The bankruptcy court also has allowed an independent “examiner” to investigate the events leading up to the bankruptcy. The examiner herself hired a law firm and financial expert for which Celsius is picking up the tab.
Among the thorny legal issues for Celsius to be decided in court is resolving whether account holders who lent their crypto on the platform to earn high interest rates are simply in the pool of unsecured creditors or otherwise have specific claims on specific crypto assets. A ruling on the matter will guide whether the company can sell the $18mn worth of stablecoins.
Crypto lenders and exchanges almost have no possibility of avoiding bankruptcy when facing a bank run among customer deposits.
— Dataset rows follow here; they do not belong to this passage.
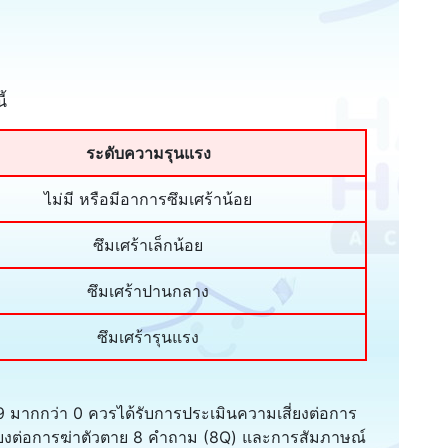
้
ระดับความรุนแรง
ไม่มี หรือมีอาการซึมเศร้าน้อย
ซึมเศร้าเล็กน้อย
ซึมเศร้าปานกลาง
ซึมเศร้ารุนแรง
 9 มากกว่า 0 ควรได้รับการประเมินความเสี่ยงต่อการ
สี่ยงต่อการฆ่าตัวตาย 8 คำถาม (8Q) และการสัมภาษณ์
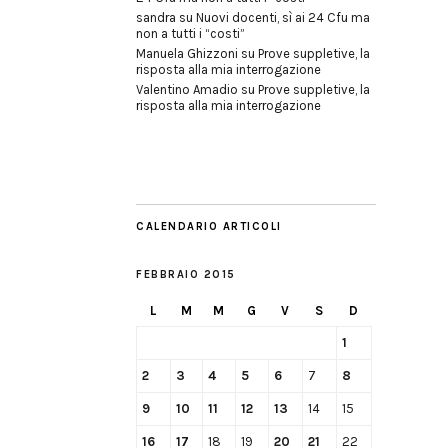
sandra
su
Nuovi docenti, sì ai 24 Cfu ma
non a tutti i “costi”
Manuela Ghizzoni
su
Prove suppletive, la
risposta alla mia interrogazione
Valentino Amadio
su
Prove suppletive, la
risposta alla mia interrogazione
CALENDARIO ARTICOLI
FEBBRAIO 2015
L
M
M
G
V
S
D
1
2
3
4
5
6
7
8
9
10
11
12
13
14
15
16
17
18
19
20
21
22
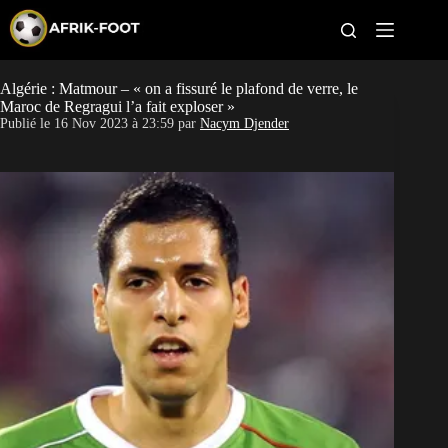
S
k
i
p
t
Algérie : Matmour – « on a fissuré le plafond de verre, le
CAN féminine
o
Maroc de Regragui l’a fait exploser »
c
Publié le
16 Nov 2023 à 23:59
par
Nacym Djender
o
CAN 2027
n
t
Pays
e
n
t
Clubs
Classement
Paris sportifs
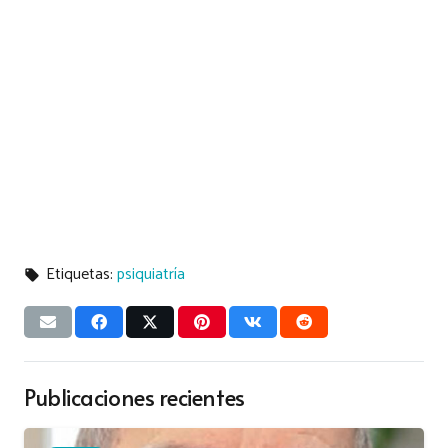
Etiquetas:
psiquiatría
local_offer
Publicaciones recientes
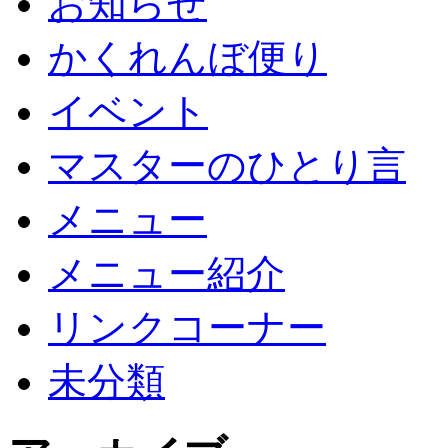
お知らせ
かくれんぼ便り
イベント
マスターのひとり言
メニュー
メニュー紹介
リンクコーナー
未分類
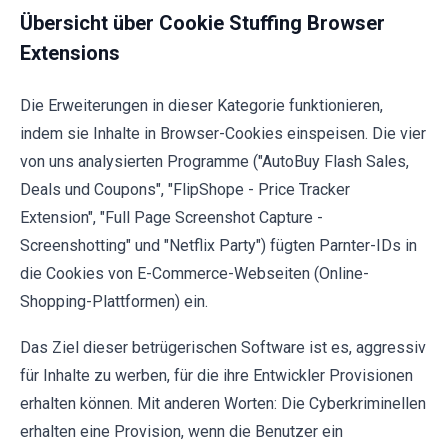
Übersicht über Cookie Stuffing Browser
Extensions
Die Erweiterungen in dieser Kategorie funktionieren,
indem sie Inhalte in Browser-Cookies einspeisen. Die vier
von uns analysierten Programme ("AutoBuy Flash Sales,
Deals und Coupons", "FlipShope - Price Tracker
Extension", "Full Page Screenshot Capture -
Screenshotting" und "Netflix Party") fügten Parnter-IDs in
die Cookies von E-Commerce-Webseiten (Online-
Shopping-Plattformen) ein.
Das Ziel dieser betrügerischen Software ist es, aggressiv
für Inhalte zu werben, für die ihre Entwickler Provisionen
erhalten können. Mit anderen Worten: Die Cyberkriminellen
erhalten eine Provision, wenn die Benutzer ein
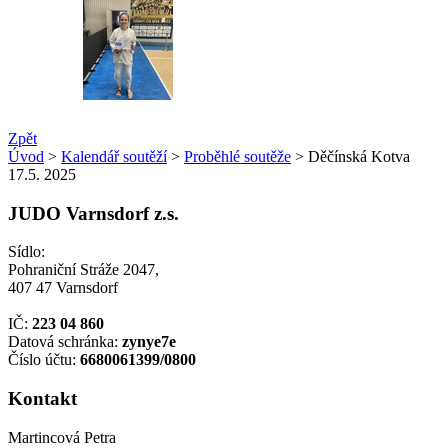
Zpět
Úvod
>
Kalendář soutěží
>
Proběhlé soutěže
> Děčínská Kotva
17.5. 2025
JUDO Varnsdorf z.s.
Sídlo:
Pohraniční Stráže 2047,
407 47 Varnsdorf
IČ:
223 04 860
Datová schránka:
zynye7e
Číslo účtu:
6680061399/0800
Kontakt
Martincová Petra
The court is uniquely positioned to bring order to the process of finding assets and determining a restructuring plan.
But there is little way for the process to move quickly, with all sides — company management, account holders, investors — getting a voice in court. The continued chaos in the sector has not helped maintain cryptocurrency prices while accounts are frozen, further frustrating customers.
Nancy Rapaport, a law professor at the University of Nevada, says players in bankruptcy are often inexperienced and reliant on the judgment of their expensive advisers.
Worries about fees have not gone totally unchallenged in the Celsius case. A former bankruptcy judge, Christopher Sontchi has been appointed by the court as a so-called “fee examiner” to scrutinise the expenditures for professional services firms. Sontchi will bill his time at $1,500 per hour.